I think this is at the core of the rot of American society. The thinking that a CEO "owes" the marketing of their company so as to cash it in or even turn profits is, in my opinion, is a mark of the biggest moral ineptitude of the western world's thinking. Yes, I realize this is the 'norm', but it clashes with deep values of the people who aren't shareholders, but are no doubt vested in the product the company produces, mainly the customers. It ignores their needs completely because they don't own stock. "We sold the company, and the new owners bastardized it by slapping their logo on it by eliminating the free tier" is almost commonplace now in business dogma, and yes, most people think it is the kind of strategy 'owed' to shareholders, but this one-sided thinking ignores the better interest of users who the company has built their business on the backs of, and who will now be bait-and-switched into a subscription model, never mind the needs that drove them to the product in the first place. Yes, this is how capitalism works. What I'm saying is that capitalism, as a model, is flawed from a moralistically balanced point of view. It's a never-ending race to the bottom by optimizing for greed until every drop of monetization is squeezed out and every person is left without. Should the owner's employees make money, I mean after all they do the work? Yes, but who takes into account the inestimable value added by the initial users who's interaction with the product shaped it into what it is today?


"it clashes with deep values of the people who aren't shareholders, but are no doubt vested in the product the company produces, mainly the customers. It ignores their needs completely because they don't own stock."

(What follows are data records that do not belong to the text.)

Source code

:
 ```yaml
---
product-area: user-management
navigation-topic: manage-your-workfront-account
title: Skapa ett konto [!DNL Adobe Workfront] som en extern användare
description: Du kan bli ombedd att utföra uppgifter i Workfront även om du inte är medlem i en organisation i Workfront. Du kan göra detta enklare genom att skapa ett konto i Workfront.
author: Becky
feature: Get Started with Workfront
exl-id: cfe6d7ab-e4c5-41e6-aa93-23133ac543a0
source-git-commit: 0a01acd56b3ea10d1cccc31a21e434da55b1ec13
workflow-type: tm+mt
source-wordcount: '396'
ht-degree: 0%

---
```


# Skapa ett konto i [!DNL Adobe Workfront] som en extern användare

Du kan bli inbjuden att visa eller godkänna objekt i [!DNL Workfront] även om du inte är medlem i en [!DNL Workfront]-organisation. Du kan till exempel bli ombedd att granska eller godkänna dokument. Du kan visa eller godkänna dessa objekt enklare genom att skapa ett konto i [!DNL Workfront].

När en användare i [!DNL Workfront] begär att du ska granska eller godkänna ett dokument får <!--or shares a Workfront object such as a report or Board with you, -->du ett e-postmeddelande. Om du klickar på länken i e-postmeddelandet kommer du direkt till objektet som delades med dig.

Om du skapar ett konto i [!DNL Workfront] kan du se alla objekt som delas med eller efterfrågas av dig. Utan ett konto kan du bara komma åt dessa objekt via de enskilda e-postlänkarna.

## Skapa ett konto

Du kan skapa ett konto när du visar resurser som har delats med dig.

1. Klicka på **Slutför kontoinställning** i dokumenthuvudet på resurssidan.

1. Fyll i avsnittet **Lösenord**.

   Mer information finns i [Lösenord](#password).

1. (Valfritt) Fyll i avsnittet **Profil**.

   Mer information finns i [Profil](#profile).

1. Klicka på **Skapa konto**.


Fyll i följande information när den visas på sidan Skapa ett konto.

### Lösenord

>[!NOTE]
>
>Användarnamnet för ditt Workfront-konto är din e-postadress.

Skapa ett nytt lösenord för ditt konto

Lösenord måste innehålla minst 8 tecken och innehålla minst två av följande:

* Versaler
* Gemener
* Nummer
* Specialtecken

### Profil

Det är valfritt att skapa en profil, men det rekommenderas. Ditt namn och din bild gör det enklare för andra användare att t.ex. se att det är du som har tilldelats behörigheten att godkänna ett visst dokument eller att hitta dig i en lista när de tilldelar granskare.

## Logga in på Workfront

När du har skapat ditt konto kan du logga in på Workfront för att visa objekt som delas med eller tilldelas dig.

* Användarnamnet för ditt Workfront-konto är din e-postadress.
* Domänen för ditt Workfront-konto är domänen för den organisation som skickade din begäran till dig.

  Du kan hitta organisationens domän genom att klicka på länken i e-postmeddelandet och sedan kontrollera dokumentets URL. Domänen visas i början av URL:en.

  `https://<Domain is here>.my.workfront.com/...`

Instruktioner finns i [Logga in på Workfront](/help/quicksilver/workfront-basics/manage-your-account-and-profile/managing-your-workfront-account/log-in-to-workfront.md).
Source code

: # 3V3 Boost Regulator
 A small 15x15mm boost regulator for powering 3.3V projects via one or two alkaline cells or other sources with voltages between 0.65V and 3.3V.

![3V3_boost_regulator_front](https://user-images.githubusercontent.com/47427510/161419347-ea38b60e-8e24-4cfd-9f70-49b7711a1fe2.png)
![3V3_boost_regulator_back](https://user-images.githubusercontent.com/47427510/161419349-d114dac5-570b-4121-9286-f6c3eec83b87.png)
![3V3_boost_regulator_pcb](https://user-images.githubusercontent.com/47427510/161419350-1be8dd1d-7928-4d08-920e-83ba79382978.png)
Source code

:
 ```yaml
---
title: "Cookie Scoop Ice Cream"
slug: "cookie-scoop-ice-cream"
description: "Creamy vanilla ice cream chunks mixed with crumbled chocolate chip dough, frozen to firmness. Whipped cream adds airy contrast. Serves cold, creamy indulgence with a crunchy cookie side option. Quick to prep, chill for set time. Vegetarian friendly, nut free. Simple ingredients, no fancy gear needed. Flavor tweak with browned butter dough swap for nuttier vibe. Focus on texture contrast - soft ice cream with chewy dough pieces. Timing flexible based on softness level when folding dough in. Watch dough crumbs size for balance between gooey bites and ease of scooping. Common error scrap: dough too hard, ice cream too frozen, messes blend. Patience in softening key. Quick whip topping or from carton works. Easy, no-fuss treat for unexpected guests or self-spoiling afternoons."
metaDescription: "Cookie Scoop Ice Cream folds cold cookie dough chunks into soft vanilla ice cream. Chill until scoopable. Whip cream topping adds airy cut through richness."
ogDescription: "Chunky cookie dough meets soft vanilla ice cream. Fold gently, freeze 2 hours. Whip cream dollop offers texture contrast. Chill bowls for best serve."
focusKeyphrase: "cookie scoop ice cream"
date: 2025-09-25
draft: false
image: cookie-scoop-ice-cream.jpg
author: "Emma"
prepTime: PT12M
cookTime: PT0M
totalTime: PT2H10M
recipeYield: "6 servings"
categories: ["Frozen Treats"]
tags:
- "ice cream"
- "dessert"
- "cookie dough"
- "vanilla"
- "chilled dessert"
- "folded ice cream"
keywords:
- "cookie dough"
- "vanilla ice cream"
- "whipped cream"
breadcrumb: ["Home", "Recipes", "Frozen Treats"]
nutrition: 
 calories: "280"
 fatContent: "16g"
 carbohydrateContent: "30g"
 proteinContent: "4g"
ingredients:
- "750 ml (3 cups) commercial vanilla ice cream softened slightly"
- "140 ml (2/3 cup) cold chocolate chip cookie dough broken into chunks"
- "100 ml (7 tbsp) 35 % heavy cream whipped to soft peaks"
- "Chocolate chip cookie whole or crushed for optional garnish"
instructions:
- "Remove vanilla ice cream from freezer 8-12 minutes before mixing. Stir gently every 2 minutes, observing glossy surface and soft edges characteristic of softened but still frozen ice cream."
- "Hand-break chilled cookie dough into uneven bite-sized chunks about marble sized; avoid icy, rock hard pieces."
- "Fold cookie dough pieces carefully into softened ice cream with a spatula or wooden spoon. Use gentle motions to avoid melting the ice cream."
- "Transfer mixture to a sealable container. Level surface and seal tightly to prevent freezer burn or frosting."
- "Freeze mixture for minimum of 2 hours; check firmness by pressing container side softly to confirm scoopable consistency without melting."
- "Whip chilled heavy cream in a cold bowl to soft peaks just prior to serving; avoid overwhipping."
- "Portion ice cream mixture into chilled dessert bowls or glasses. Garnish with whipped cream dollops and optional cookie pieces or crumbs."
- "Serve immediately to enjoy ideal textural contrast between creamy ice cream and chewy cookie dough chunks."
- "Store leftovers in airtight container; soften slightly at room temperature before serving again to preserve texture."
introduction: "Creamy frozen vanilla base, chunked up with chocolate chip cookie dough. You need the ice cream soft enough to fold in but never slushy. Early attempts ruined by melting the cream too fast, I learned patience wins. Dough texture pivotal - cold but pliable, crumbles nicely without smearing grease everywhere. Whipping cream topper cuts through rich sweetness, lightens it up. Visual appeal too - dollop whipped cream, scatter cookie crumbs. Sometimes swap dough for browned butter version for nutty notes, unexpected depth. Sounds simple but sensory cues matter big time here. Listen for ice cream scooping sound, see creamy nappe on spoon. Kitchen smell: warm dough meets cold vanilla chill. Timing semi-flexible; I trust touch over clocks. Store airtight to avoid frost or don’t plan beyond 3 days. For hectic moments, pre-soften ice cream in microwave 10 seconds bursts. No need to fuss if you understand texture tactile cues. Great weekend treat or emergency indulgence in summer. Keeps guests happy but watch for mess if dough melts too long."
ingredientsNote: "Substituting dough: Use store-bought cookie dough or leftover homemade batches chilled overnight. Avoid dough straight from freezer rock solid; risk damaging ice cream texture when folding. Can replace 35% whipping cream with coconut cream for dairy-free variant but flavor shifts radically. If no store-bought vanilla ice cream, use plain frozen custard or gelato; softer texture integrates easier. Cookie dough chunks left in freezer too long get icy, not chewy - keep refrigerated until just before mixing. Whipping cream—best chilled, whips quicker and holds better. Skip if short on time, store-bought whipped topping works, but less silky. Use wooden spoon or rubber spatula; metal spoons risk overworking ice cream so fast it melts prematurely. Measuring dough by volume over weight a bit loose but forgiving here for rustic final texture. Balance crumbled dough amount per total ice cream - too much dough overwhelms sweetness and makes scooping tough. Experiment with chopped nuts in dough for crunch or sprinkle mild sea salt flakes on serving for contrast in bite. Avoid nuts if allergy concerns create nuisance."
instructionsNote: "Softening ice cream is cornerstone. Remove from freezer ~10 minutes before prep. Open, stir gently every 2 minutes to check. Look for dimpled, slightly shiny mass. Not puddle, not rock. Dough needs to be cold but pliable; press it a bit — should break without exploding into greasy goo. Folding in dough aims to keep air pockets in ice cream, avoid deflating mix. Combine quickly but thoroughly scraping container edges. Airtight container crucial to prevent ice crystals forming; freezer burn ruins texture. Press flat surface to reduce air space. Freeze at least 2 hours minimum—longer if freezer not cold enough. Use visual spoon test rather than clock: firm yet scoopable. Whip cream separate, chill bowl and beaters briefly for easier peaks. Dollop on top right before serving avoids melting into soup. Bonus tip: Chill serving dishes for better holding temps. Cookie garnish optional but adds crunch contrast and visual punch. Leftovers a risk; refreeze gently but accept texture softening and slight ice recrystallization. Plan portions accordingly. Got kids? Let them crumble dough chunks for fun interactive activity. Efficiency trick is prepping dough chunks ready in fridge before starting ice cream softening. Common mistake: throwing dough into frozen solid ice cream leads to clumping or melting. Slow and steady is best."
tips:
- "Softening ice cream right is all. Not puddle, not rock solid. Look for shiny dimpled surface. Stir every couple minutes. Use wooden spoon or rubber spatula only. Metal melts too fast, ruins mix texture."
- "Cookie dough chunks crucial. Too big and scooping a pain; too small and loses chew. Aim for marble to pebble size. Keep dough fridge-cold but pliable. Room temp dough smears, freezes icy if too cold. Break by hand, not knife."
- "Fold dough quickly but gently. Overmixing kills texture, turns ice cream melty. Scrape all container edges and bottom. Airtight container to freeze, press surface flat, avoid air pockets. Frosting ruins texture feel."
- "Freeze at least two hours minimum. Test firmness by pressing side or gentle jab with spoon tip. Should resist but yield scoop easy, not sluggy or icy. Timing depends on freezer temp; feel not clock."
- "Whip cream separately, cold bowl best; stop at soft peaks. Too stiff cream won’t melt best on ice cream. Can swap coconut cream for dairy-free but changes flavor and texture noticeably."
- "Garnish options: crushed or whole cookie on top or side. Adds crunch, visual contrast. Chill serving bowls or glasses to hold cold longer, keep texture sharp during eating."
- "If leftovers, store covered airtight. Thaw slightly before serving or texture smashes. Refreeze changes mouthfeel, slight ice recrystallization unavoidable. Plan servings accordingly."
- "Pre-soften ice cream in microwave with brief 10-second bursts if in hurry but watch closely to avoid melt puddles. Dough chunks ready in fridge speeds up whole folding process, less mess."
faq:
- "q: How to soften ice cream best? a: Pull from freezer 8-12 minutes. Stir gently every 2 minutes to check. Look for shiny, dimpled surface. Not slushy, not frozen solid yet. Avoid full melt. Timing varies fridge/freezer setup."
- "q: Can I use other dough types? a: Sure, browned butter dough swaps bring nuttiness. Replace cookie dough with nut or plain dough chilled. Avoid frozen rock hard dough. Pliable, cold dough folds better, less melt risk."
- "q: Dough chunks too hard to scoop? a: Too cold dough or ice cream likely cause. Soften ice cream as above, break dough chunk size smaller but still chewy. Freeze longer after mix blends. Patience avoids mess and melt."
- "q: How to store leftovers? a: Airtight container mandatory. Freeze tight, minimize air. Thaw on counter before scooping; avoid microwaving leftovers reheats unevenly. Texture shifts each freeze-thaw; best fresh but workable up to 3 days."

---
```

Presumably companies generate value for shareholders by selling things to customers and generating profits, which makes customers the ultimate beneficiaries. What companies are you thinking of that ignores their customers' needs completely and are still quite successful and valuable for shareholders?


Here here. One word, nay, one letter in response:

X


Do you actually believe that, or are you mocking a bit of startup-culture hubris?


I’m about as anti-consolidation as someone can be, but I’m not about to blame a CEO for selling when you’re offered a price way above any realistic valuation. I put this at the feet of Adobe and regulators, not the guy taking the biggest payday opportunity possible for his employees and shareholders.


I absolutely believe it when the vast majority of the employees for the company in question were compensated with stock options.


This is the risk you take when you choose options over cash.


No, their investors.

Employees don't automatically have the same motivations as the investors.

If you want an employee with exactly the same motivation as an investor, hire an embezzler.


> when is the other shoe going to drop?

Keep an eye out for the IPO, that'll be their next chance to sell out their customers.